> **Stored data entries**
----------------

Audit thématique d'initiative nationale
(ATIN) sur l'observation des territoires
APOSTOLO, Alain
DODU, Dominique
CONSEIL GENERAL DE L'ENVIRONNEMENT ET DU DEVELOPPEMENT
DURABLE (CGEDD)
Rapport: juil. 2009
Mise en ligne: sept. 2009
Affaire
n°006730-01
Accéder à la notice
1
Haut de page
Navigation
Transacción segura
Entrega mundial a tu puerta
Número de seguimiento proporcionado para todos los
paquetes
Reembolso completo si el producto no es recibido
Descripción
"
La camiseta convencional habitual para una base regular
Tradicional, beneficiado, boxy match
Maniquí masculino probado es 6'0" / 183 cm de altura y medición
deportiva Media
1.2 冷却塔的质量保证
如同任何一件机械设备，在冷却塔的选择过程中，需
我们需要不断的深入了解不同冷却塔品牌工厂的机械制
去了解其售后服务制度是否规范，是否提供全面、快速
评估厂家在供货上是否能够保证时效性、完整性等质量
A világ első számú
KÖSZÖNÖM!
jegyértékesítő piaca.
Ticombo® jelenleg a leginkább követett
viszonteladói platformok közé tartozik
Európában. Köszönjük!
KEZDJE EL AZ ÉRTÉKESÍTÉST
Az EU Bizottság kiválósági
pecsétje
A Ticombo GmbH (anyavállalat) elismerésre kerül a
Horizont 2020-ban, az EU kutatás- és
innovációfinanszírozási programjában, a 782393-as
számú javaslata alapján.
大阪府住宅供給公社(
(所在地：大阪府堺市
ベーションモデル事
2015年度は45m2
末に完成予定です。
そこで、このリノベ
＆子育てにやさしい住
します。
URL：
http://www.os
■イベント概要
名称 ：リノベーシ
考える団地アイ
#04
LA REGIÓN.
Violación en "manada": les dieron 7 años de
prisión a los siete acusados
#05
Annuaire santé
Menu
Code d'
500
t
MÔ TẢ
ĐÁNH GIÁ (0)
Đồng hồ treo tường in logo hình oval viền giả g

----------------

> **Problem details**
Output every line of the items above word for word, with nothing changed, added or left out.

> **Your solution**
Audit thématique d'initiative nationale
(ATIN) sur l'observation des territoires
APOSTOLO, Alain
DODU, Dominique
CONSEIL GENERAL DE L'ENVIRONNEMENT ET DU DEVELOPPEMENT
DURABLE (CGEDD)
Rapport: juil. 2009
Mise en ligne: sept. 2009
Affaire
n°006730-01
Accéder à la notice
1
Haut de page
Navigation
Transacción segura
Entrega mundial a tu puerta
Número de seguimiento proporcionado para todos los
paquetes
Reembolso completo si el producto no es recibido
Descripción
"
La camiseta convencional habitual para una base regular
Tradicional, beneficiado, boxy match
Maniquí masculino probado es 6'0" / 183 cm de altura y medición
deportiva Media
1.2 冷却塔的质量保证
如同任何一件机械设备，在冷却塔的选择过程中，需
我们需要不断的深入了解不同冷却塔品牌工厂的机械制
去了解其售后服务制度是否规范，是否提供全面、快速
评估厂家在供货上是否能够保证时效性、完整性等质量
A világ első számú
KÖSZÖNÖM!
jegyértékesítő piaca.
Ticombo® jelenleg a leginkább követett
viszonteladói platformok közé tartozik
Európában. Köszönjük!
KEZDJE EL AZ ÉRTÉKESÍTÉST
Az EU Bizottság kiválósági
pecsétje
A Ticombo GmbH (anyavállalat) elismerésre kerül a
Horizont 2020-ban, az EU kutatás- és
innovációfinanszírozási programjában, a 782393-as
számú javaslata alapján.
大阪府住宅供給公社(
(所在地：大阪府堺市
ベーションモデル事
2015年度は45m2
末に完成予定です。
そこで、このリノベ
＆子育てにやさしい住
します。
URL：
http://www.os
■イベント概要
名称 ：リノベーシ
考える団地アイ
#04
LA REGIÓN.
Violación en "manada": les dieron 7 años de
prisión a los siete acusados
#05
Annuaire santé
Menu
Code d'
500
t
MÔ TẢ
ĐÁNH GIÁ (0)
Đồng hồ treo tường in logo hình oval viền giả g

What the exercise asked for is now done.